TO DO>
Bring together every line in the data that includes "pinky".

START EXERCISE INPUTS

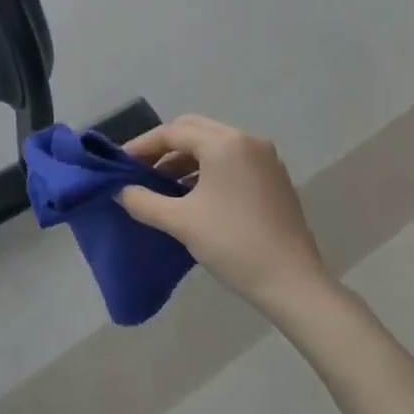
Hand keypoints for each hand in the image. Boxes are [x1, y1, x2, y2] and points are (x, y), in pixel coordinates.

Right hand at [118, 114, 328, 307]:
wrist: (292, 283)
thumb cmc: (233, 244)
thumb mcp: (180, 222)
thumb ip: (143, 201)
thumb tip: (120, 191)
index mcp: (225, 144)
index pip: (173, 132)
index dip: (142, 146)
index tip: (121, 164)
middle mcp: (247, 141)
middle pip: (194, 130)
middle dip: (164, 147)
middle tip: (141, 170)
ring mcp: (265, 159)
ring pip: (214, 146)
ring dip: (185, 159)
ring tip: (162, 186)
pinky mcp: (274, 179)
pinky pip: (232, 161)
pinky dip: (208, 170)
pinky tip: (193, 196)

END EXERCISE INPUTS

WRITTEN REPLY>
pinky mcp: (274, 179)
pinky pip: (232, 161)
pinky dip: (208, 170)
pinky tip: (193, 196)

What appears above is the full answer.